隨後和內侍前往前面車駕,在車駕之外道:“金兵追的正緊,我還要組織人手斷後,陛下召我前來所為何事?”

“英弼來啦,進來說話吧!”車駕內傳來耶律文殊奴的聲音,耶律英弼下馬跳上馬車,車簾一挑便鑽進車廂。

馬車之中寬敞舒適,只有微微的顛簸感,耶律文殊奴正向而坐,左側坐著的自然是蕭隗因,耶律英弼微微拱手,隨後便坐到右側。

“此去燕雲,隨時兵合一處,但目標太大,我和陛下商議,覺得不如我們兵分兩路,你覺得如何?”蕭隗因面帶笑容,看著耶律英弼。

看著兩人模樣,耶律英弼明白,這便是兩人商議好的了,皺眉道:“若是陛下脫離大軍,那安全如何保障?”

話中的威脅之意溢於言表,他不限制耶律文殊奴的自由,但大軍在他掌握之中,若是離開了,便只能生死有命了。

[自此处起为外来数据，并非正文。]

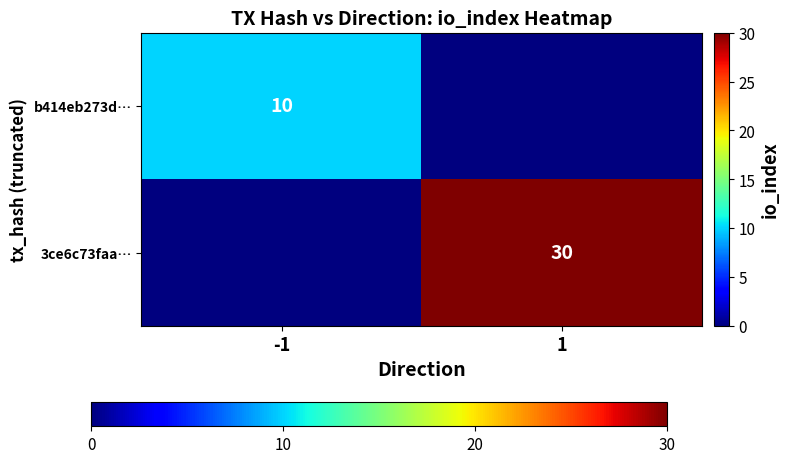

Is it true that 3ce6c73faa… equals 30 at 1?

True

“既是兵分兩路,自然有兵士相隨。”蕭隗因直勾勾的盯著他,又道:“只需十萬兵馬,護送陛下去往臨潢,又能解那邊危難,又能牽制金兵,你看如何?”

“臨潢恐堅持不了幾日,陛下真的要去?”耶律英弼眼睛微眯,心中百轉,這對君臣並非不知臨潢的危機,為何偏要去呢?

“臨潢府畢竟是大遼五京之一,也是最後的一個京都,若是被破,那大遼與便與破國無異!”耶律文殊奴終於開口,道:“朕只問你,與十萬兵馬隨朕去解圍,願意否?”

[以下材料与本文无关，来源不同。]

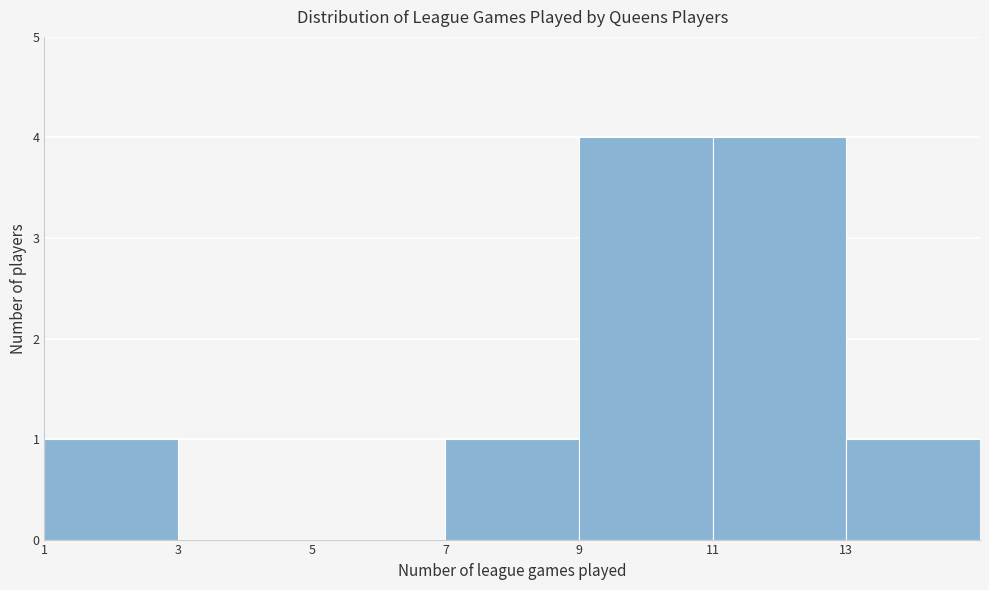

Reading left to right, transcribe this chart: for each bar, give the range it covers on the x-axis and its height. The values are not printed on the chart, so give them approximately, as read against the axis.

1 to 3: 1
3 to 5: 0
5 to 7: 0
7 to 9: 1
9 to 11: 4
11 to 13: 4
13 to 15: 1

被兩人盯著,耶律英弼心中煩躁不已,道:“黃龍軍潰敗,現在只有殘兵二十餘萬,若是再分十萬兵馬,立刻便會被金兵所趁,陛下難道真要看著大遼最後的兵馬煙消雲散,才能心安?”

耶律英弼已經明白,兩人並非要去什麼臨潢府,而是想要兵馬,以保自身安穩,可是如今這等情況,覆巢之下安有完卵?

“英弼何須如此?”見氣氛有些僵,蕭隗因連忙賠笑,道:“這不是怕你還要為保護陛下分心,因此我才提議和陛下前往臨潢,一邊為你分擔壓力,一邊也讓你安心整軍。”

蕭隗因一直堅信,雞蛋不能都放一個籃子裡,就如蕭家的女子一般,即使每一代都有皇后出來,但依舊要和其他實權聯姻,這才是蕭家百年不絕的根本。

而眼下局勢而言,他並不看好耶律英弼,襄平旦夕而破,反而臨潢那邊還在堅守,這讓他覺得耶律英弼也不過如此,所以才起了心思。

與耶律文殊奴提議,不如帶兵前往臨潢府解圍,又能脫離耶律英弼的控制,同時重新建立國都,招兵買馬,以圖東山再起。

耶律文殊奴自從黃龍府被破之後,便失去了大半話語權,平時只能在行在之中播種,早就不耐這樣的日子,因此兩人一拍即合。